What’s your “thing”?

“What’s your ‘thing’?” I get asked that question quite a bit. The market research industry is full of innovative tools and techniques and people want to know what ours is. 

It’s easy to get infatuated with shiny, new research methods. Improvements in data collection, no matter how small, are important. But, I think the market research community has taken it too far. 

The tool is not the “thing.” 

How you analyze the data is far more important than how you collect the data. 

Let me illustrate the point. The insight behind the famous “Got Milk?” campaign is largely attributed to a clever research technique – a milk deprivation study. The agency strategists had people go without milk for a week to see what happened. The big insight was that milk is not really a stand alone product but a compliment to people’s favorite foods. No milk meant having less of their favorite foods.

No doubt, the deprivation study helped unearth a great insight.
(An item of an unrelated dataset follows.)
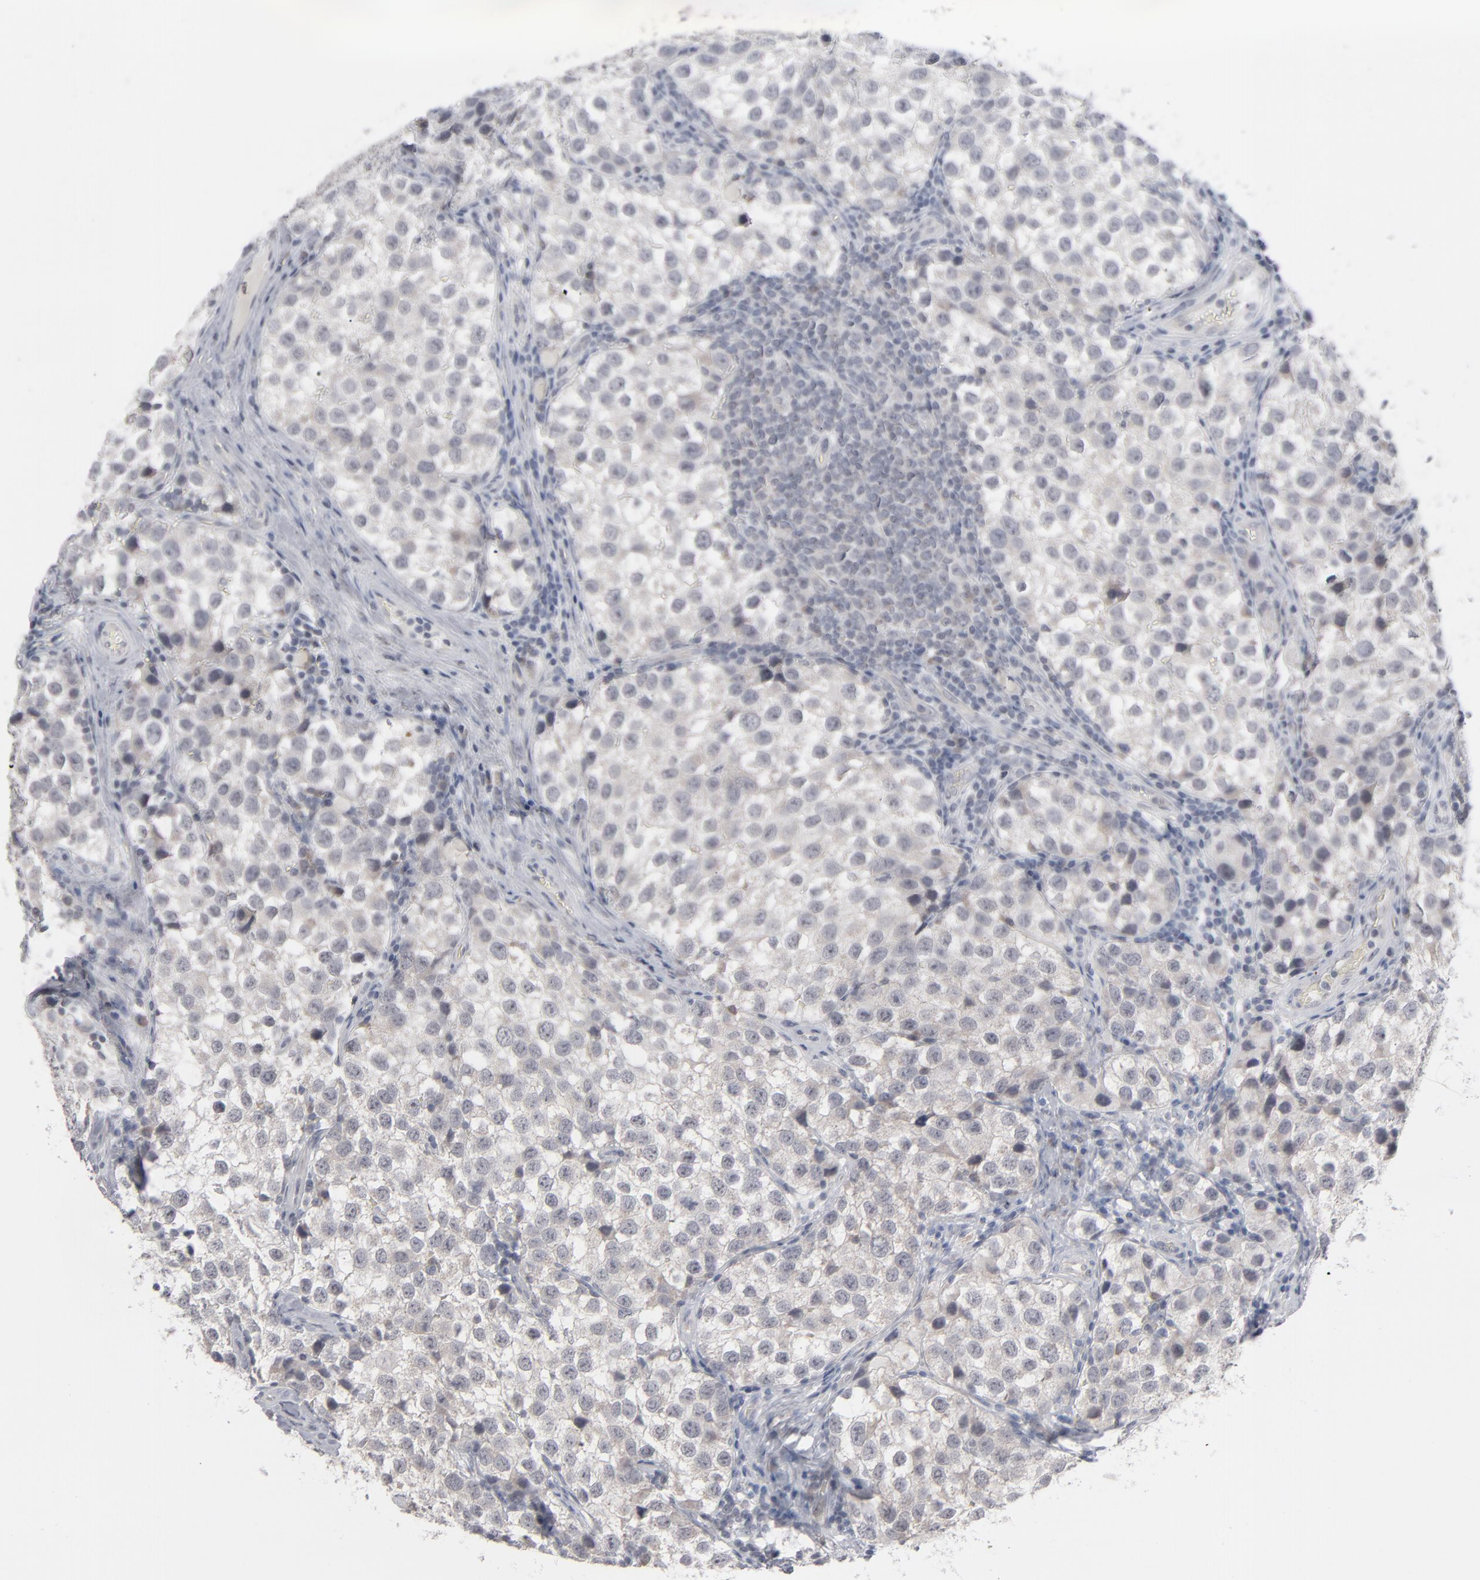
{"staining": {"intensity": "negative", "quantity": "none", "location": "none"}, "tissue": "testis cancer", "cell_type": "Tumor cells", "image_type": "cancer", "snomed": [{"axis": "morphology", "description": "Seminoma, NOS"}, {"axis": "topography", "description": "Testis"}], "caption": "Seminoma (testis) stained for a protein using IHC reveals no positivity tumor cells.", "gene": "POF1B", "patient": {"sex": "male", "age": 39}}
However, there could have been a lot of other findings resulting from this technique. The agency may have also learned that…
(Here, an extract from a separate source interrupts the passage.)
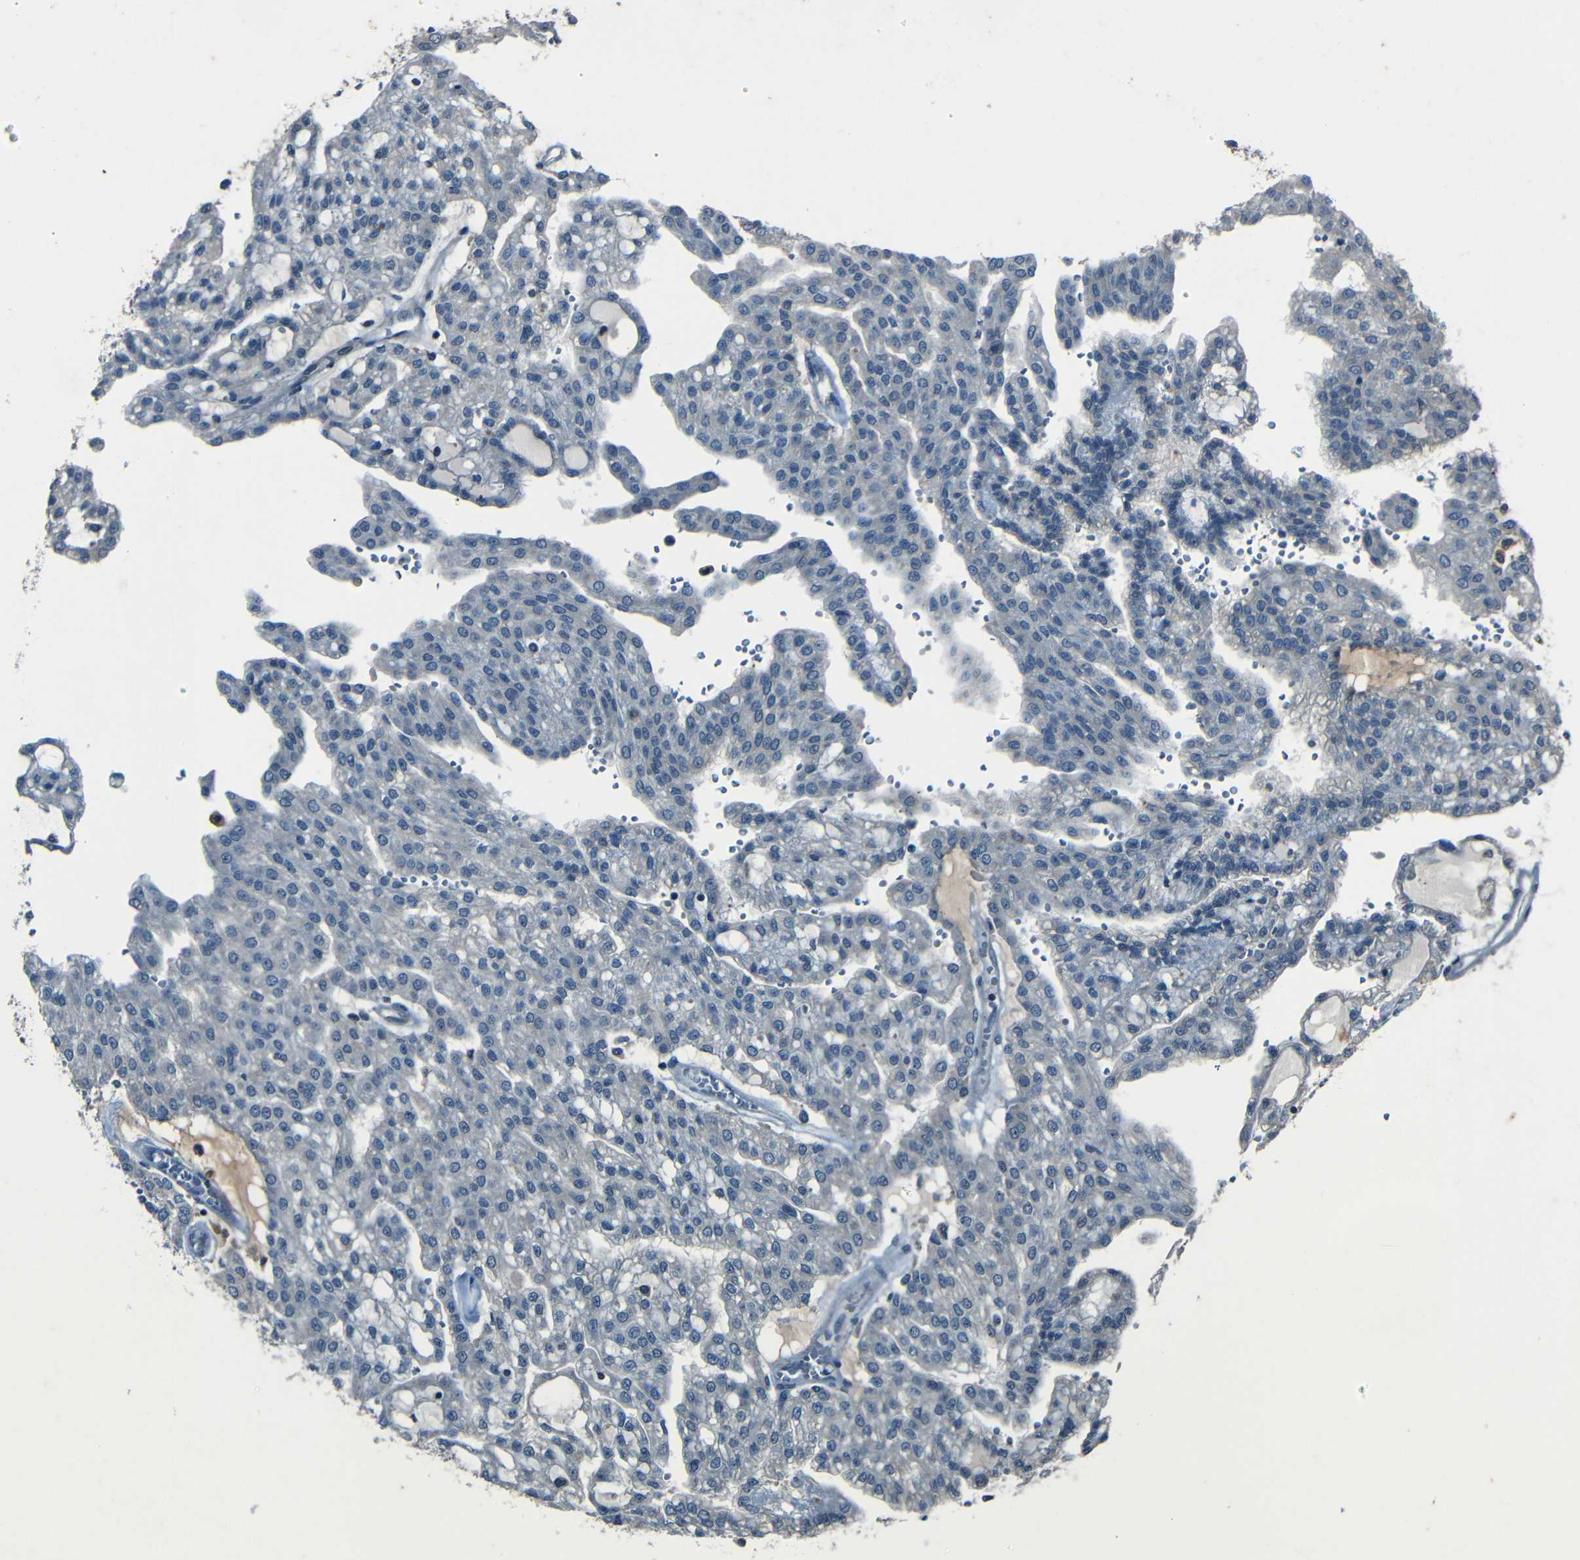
{"staining": {"intensity": "negative", "quantity": "none", "location": "none"}, "tissue": "renal cancer", "cell_type": "Tumor cells", "image_type": "cancer", "snomed": [{"axis": "morphology", "description": "Adenocarcinoma, NOS"}, {"axis": "topography", "description": "Kidney"}], "caption": "Protein analysis of renal adenocarcinoma reveals no significant expression in tumor cells.", "gene": "SLA", "patient": {"sex": "male", "age": 63}}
  • milk is often replaced by fruit juice, 
  • moms miss milk more than others, 
  • most milk consumption happens before 10am
  • milk is missed equally regardless of the brand
  • whole milk drinkers miss milk more than skim milk drinkers
  • etc. 

The data collected through this approach could have pointed the agency in seemingly a dozen different directions.

What matters more than how you choose to collect data is the ability to expertly analyze the data. It comes down to knowing how to answer two key questions:

  1. What’s important?
  2. What does it mean?

I’m all for better ways to conduct research. And our team at PARAGRAPH experiments with new techniques all the time. But our “thing” isn’t a unique or proprietary tool. It’s our ability to interpret what we’re learning and communicate clear implications and recommendations to clients. 

That skill is a lot harder to pitch than a piece of advanced natural language processing software, a brainwave measuring device to gauge response to an ad, the use of AI to sort and tag qualitative data, or using smartphones to geo-track the shopper journey.  

Just as the tool isn’t the “thing,” the data isn’t “the answer.”

The best “thing” you can offer clients is superior analysis techniques and sound recommendations rather than flashy, new data collection methods.